EXERCISE INPUTS:
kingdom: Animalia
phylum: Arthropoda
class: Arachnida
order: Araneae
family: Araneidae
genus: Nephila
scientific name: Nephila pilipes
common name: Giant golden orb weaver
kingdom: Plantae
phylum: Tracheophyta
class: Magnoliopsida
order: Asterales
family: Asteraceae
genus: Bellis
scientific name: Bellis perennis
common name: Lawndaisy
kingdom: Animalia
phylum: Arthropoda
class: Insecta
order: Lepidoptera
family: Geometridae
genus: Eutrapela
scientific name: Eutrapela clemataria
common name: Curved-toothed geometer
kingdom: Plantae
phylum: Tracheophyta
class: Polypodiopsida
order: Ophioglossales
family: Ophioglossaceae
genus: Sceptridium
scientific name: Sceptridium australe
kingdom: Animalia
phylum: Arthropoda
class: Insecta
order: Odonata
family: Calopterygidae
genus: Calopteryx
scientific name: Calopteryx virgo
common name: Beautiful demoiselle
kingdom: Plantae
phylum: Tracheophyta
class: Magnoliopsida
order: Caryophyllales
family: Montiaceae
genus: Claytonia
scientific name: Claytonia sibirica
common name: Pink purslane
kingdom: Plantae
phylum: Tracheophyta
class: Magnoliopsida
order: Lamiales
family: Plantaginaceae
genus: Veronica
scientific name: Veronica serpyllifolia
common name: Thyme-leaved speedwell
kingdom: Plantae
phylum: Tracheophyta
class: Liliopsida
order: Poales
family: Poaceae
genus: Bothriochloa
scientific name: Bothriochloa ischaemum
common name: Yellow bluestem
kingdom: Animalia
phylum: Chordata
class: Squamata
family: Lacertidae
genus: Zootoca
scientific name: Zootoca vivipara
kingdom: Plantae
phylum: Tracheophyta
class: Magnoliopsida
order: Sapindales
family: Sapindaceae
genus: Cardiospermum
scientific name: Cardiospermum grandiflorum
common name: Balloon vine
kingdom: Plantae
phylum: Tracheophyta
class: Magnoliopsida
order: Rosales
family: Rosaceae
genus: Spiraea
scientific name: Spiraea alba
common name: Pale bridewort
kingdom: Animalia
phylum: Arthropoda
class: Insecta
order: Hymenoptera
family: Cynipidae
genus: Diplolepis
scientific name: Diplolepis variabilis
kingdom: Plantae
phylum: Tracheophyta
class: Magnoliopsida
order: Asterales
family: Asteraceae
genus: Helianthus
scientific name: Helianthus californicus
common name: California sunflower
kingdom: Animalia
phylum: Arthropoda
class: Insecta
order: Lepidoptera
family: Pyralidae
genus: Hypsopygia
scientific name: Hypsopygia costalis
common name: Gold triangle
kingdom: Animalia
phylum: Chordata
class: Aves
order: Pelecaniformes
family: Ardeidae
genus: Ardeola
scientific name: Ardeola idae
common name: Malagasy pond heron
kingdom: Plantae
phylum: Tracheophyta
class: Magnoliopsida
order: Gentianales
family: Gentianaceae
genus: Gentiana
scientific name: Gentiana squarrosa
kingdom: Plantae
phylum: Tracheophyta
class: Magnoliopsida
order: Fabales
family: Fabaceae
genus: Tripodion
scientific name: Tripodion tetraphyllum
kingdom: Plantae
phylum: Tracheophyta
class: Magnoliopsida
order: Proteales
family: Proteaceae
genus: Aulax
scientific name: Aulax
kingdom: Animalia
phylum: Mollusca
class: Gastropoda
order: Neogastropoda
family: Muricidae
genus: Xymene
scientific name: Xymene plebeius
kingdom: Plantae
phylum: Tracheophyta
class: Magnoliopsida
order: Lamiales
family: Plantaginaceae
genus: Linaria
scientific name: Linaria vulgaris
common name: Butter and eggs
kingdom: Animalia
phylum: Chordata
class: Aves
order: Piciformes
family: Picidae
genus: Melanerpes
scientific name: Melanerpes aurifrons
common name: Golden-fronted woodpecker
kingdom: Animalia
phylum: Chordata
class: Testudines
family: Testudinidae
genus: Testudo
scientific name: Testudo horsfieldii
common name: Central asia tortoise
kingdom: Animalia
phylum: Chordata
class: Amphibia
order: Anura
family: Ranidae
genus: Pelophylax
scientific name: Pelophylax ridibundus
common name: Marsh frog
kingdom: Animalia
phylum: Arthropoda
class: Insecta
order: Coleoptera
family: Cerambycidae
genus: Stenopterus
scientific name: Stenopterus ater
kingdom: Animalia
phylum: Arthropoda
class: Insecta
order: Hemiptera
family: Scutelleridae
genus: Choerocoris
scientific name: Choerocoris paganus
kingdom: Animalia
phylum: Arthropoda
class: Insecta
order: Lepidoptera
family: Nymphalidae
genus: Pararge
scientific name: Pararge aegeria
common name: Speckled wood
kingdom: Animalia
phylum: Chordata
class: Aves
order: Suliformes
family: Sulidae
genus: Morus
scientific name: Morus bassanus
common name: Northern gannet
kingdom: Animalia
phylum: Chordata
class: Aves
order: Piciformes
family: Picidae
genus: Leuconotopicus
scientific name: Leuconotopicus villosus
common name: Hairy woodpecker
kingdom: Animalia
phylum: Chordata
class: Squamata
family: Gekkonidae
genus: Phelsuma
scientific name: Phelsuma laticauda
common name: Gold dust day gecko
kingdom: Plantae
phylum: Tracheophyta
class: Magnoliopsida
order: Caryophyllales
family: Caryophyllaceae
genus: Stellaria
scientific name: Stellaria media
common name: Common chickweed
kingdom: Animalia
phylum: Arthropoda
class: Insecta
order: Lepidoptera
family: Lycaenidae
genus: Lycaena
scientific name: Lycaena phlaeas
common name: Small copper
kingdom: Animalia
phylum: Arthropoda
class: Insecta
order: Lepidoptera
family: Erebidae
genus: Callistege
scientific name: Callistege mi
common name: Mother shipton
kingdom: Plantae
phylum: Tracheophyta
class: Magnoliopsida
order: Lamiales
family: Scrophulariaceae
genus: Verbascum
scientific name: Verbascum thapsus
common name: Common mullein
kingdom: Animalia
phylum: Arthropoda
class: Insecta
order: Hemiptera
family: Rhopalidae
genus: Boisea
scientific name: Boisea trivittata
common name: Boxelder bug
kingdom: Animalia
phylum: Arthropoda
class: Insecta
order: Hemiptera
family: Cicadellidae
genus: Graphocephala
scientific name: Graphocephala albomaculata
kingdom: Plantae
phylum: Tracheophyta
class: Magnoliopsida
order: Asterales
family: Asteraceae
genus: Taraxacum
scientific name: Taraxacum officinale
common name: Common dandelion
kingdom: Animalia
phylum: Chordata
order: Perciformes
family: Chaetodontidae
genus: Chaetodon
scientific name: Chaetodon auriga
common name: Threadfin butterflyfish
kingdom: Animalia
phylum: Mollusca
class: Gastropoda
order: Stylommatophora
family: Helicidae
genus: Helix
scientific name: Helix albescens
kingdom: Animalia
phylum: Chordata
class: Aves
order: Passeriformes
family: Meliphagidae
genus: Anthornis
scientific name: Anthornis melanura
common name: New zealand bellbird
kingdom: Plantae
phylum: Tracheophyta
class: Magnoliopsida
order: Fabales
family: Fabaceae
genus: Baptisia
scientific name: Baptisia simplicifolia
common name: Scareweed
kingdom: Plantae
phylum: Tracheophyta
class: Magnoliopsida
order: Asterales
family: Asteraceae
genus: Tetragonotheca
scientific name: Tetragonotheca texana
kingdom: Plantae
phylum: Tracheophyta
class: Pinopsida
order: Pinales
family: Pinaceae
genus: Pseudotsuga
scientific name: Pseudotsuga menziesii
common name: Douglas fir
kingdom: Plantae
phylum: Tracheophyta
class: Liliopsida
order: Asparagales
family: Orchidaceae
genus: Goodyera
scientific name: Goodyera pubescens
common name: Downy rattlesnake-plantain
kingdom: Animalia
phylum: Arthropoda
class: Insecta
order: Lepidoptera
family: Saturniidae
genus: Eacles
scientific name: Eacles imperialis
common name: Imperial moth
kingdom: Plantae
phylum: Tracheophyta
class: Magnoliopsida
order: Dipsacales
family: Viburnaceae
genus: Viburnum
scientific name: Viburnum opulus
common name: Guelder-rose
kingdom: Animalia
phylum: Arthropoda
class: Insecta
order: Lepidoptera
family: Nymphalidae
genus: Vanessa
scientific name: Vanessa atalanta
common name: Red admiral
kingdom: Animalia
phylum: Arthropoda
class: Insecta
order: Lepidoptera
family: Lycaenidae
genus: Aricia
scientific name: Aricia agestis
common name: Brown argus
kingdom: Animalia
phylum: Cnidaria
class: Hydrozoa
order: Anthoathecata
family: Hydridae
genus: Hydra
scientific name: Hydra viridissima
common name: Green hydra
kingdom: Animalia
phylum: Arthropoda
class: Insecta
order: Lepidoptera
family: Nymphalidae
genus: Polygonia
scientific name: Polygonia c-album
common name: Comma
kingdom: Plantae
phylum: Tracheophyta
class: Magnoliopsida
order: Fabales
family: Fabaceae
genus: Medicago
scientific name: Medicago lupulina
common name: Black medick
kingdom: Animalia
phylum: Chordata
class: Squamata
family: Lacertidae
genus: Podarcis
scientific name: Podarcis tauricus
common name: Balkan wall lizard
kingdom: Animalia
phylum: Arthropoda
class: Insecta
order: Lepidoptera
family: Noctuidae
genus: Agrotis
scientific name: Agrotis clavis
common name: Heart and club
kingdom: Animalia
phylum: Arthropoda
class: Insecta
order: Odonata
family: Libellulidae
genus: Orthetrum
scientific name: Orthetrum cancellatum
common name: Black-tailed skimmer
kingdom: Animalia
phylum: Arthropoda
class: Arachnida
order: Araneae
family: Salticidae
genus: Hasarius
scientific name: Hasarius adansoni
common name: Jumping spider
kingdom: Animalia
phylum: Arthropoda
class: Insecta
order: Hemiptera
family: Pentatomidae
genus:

EXERCISE DETAILS:
Please rewrite the records as a two-column CSV with the header "label","answer", starting at the beginning of the records and going through the line that contains "scientific name: Sceptridium australe". Give one row per line, putting its text and its answer each in a quoted field, with any line breaks turned into spaces.

IN RESPONSE:
label,answer
"kingdom:","Animalia"
"phylum:","Arthropoda"
"class:","Arachnida"
"order:","Araneae"
"family:","Araneidae"
"genus:","Nephila"
"scientific name:","Nephila pilipes"
"common name:","Giant golden orb weaver"
"kingdom:","Plantae"
"phylum:","Tracheophyta"
"class:","Magnoliopsida"
"order:","Asterales"
"family:","Asteraceae"
"genus:","Bellis"
"scientific name:","Bellis perennis"
"common name:","Lawndaisy"
"kingdom:","Animalia"
"phylum:","Arthropoda"
"class:","Insecta"
"order:","Lepidoptera"
"family:","Geometridae"
"genus:","Eutrapela"
"scientific name:","Eutrapela clemataria"
"common name:","Curved-toothed geometer"
"kingdom:","Plantae"
"phylum:","Tracheophyta"
"class:","Polypodiopsida"
"order:","Ophioglossales"
"family:","Ophioglossaceae"
"genus:","Sceptridium"
"scientific name:","Sceptridium australe"